When it comes to justification, the Bible very clearly teaches imputation. Scripture speaks of three imputations:

Adam's sin imputed to us,

Our sin imputed to Christ, and

Christ's righteousness imputed to us.

Thus the doctrine of justification deals with that imputed sin and guilt being fully recompensed, and our standing before the court of God as righteous fully accomplished.

The doctrine of sanctification is one of those "already / not yet" things that is, from our human point of view at least, a process rather than an event. While all that we need for life and godliness has been (past tense) completely provided to us in Christ, we still find ourselves as Paul described in Romans 7:14-25, in this ongoing battle against a "defeated" foe - our old selves, the world, and the devil.

I have learned that winning all these battles is not the point. It is the struggle itself that yields the rewards of increasing "righteousness" in our experience of it here in these corrupted mortal bodies. It is our own human experience of Christ's righteousness while still in these corrupt mortal bodies that is being referred to in sanctification. It "looks like" infused righteousness, as though we are gradually getting more and more "righteous" as we continue to walk in discipleship to Christ.

So justification has to do with our "legal status" in the court of God's justice, while sanctification deals with our experience of Christ while we eagerly await the redemption of our corrupt bodies.
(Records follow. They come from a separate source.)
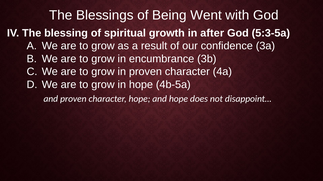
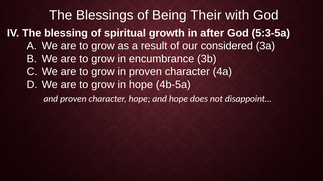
Went: Went -> Their
confidence: confidence -> considered
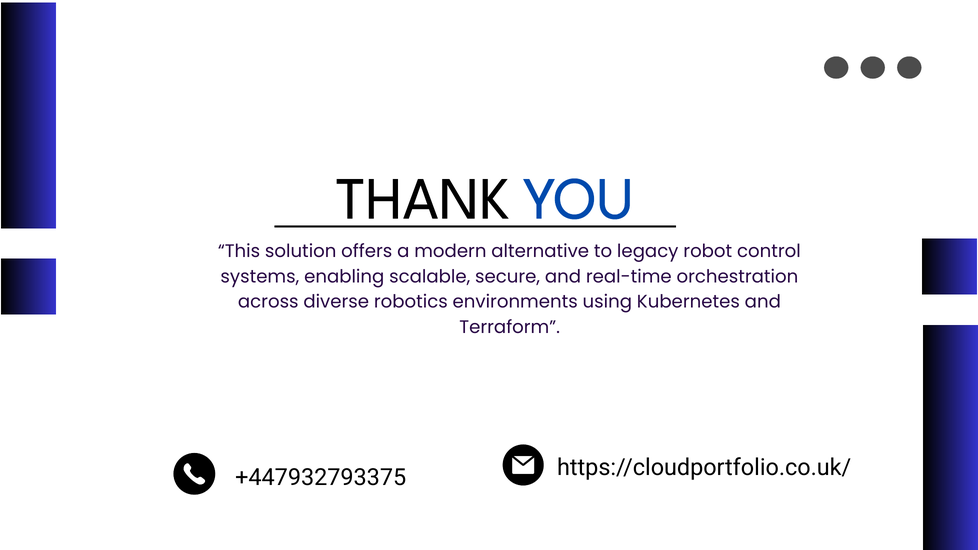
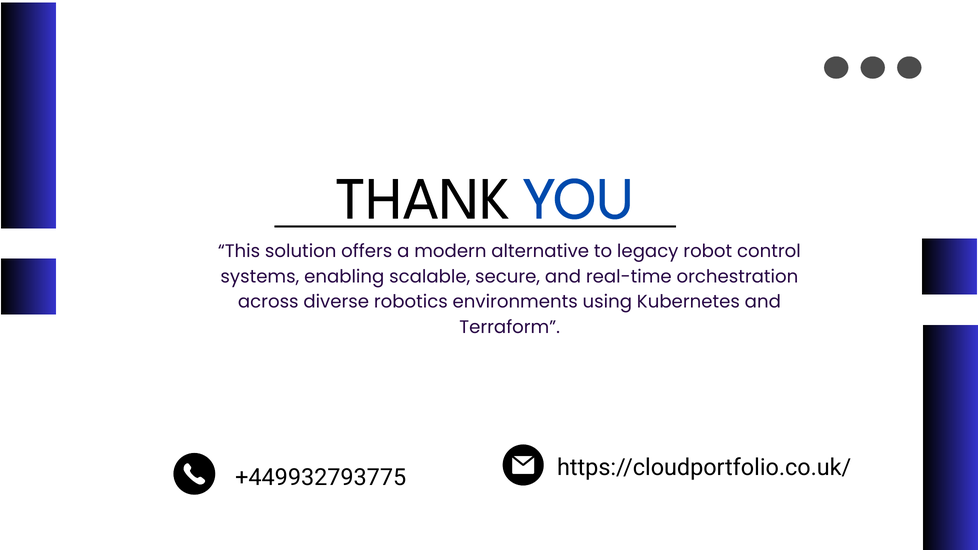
+447932793375: +447932793375 -> +449932793775
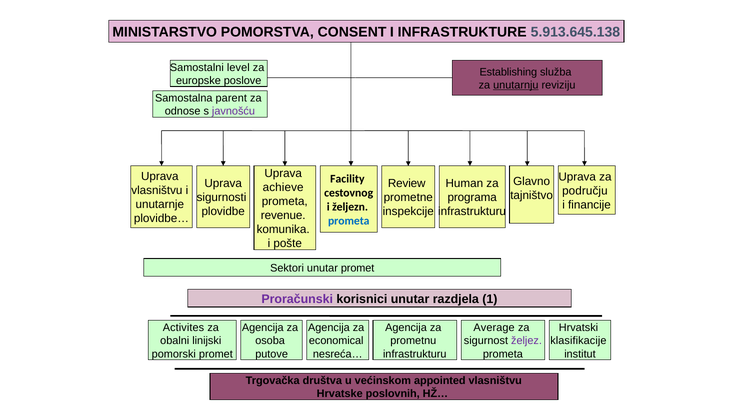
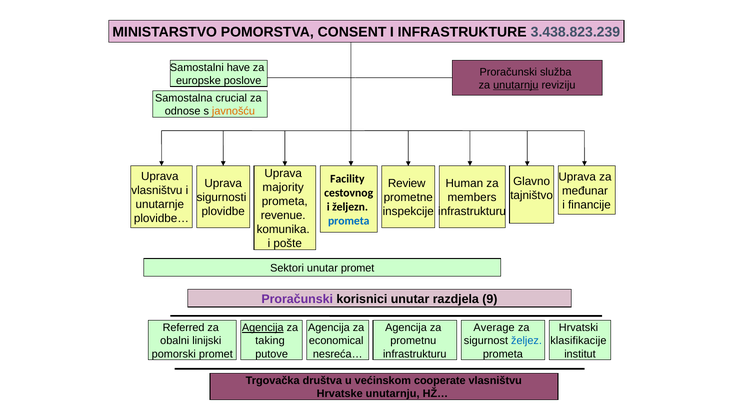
5.913.645.138: 5.913.645.138 -> 3.438.823.239
level: level -> have
Establishing at (508, 72): Establishing -> Proračunski
parent: parent -> crucial
javnošću colour: purple -> orange
achieve: achieve -> majority
području: području -> međunar
programa: programa -> members
1: 1 -> 9
Activites: Activites -> Referred
Agencija at (263, 327) underline: none -> present
osoba: osoba -> taking
željez colour: purple -> blue
appointed: appointed -> cooperate
Hrvatske poslovnih: poslovnih -> unutarnju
Roman Catholics do not teach imputation of Christ's righteousness to believers (although they do teach a form of imputation regarding Adam's sin being imputed to his descendants in "original sin") because they make no distinction between justification and sanctification. But the two are different things, even though both are part of Christ's fully accomplished work on Earth.

Our bodies remain totally depraved. Every one of us is completely capable of falling into the most gross, habitual, wicked sins imaginable while we live in these bodies. When the Lord redeems our bodies, we will enjoy the freedom from the presence of sin and from it's influence upon our corruptible bodies in a fallen world.